## CONSIGNE
Recopiez le passage de la notice biographique sur Lambert-Rucki situé entre « Lambert-Rucki, peintre et » et « pays violemment déchiré. », bornes comprises, en substituant « paisible » à « tendre ».
___ EXTRAIT DU DOCUMENT ___
Jean

Lambert-Rucki

1888-1967

Lambert-Rucki, peintre et sculpteur d’origine polonaise, est né à Cracovie le 17 septembre 1888. Il passa son enfance dans une ambiance confortable et tendre, au sein d’un pays violemment déchiré.
À la mort de son père, Rucki entre au Gymnase de sa ville natale puis à l’Ecole des Beaux-arts aux côtés de son ami Moïse Kisling. C’est en 1911 que Rucki arrive à Paris où il fréquente l’Académie Colorossi. Kisling l’accueille et l’introduit dans le milieu de la bohème de Montparnasse et de Montmartre.

En 1913, Rucki hébergera son ami Amadeo Modigliani qui eut une très grande importance dans son œuvre. Rucki fut influencé par trois courants majeurs : l’art égyptien, byzantin et africain. ». Rucki fait partie de la « Section d’or », mouvement fondé par Archipenko et Survage dans le but de faire connaître les oeuvres d’artistes de toutes nationalités. C’est en 1920 que Rucki expose ses œuvres avec de nombreux autres artistes. Il présente notamment ses savantes « compositions » qui annonçaient déjà sa fascination pour la « ville ». Les œuvres de Rucki sont marquées par une stylisation cubisante qui prend essentiellement pour sujet des formes familières, des silhouettes de la rue, « Les Péquenots ».
___ DONNÉES SOURCES ___
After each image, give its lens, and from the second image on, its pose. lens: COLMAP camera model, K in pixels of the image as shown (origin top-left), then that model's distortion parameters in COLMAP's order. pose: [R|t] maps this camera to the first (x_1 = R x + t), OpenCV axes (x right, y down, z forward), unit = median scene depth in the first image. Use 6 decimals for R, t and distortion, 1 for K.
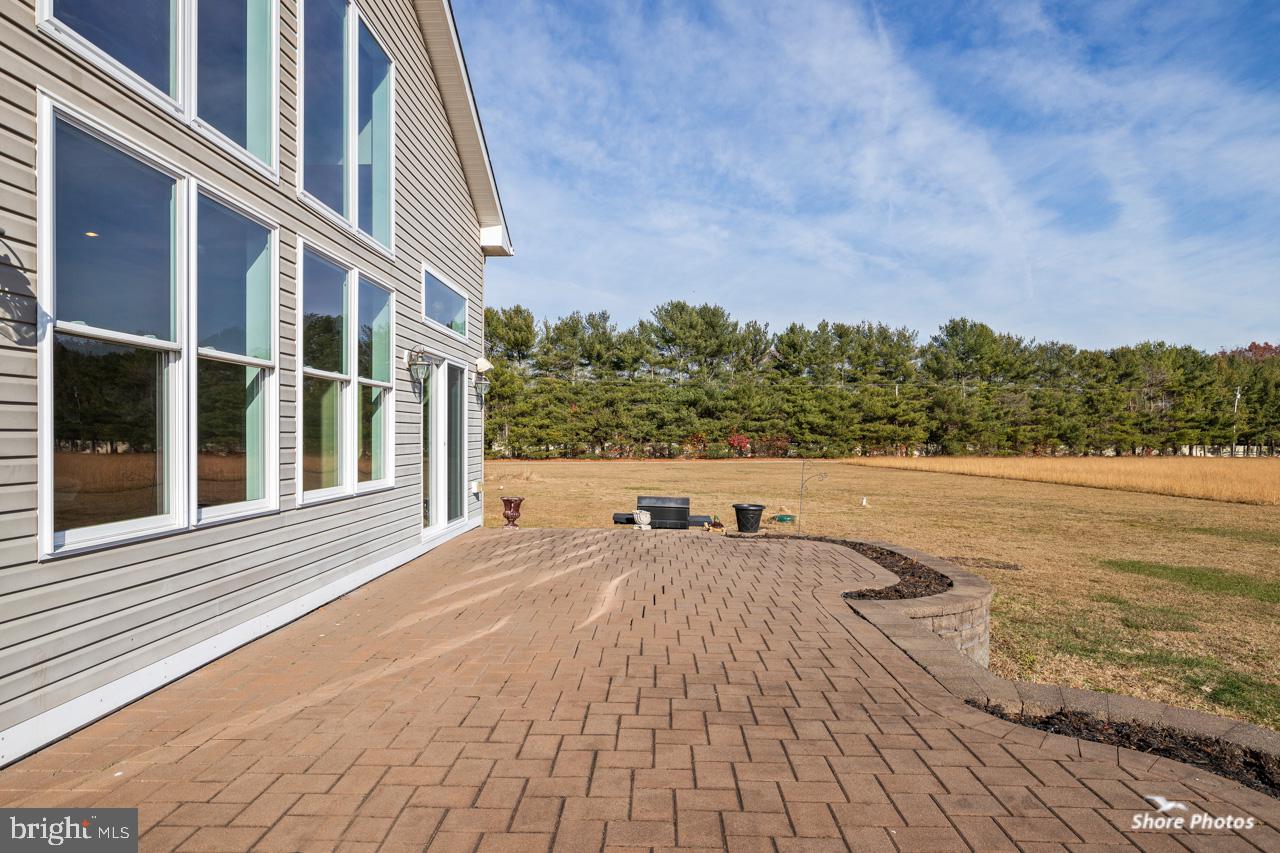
___
## CADRE DE RÉPONSE
Lambert-Rucki, peintre et sculpteur d’origine polonaise, est né à Cracovie le 17 septembre 1888. Il passa son enfance dans une ambiance confortable et paisible, au sein d’un pays violemment déchiré.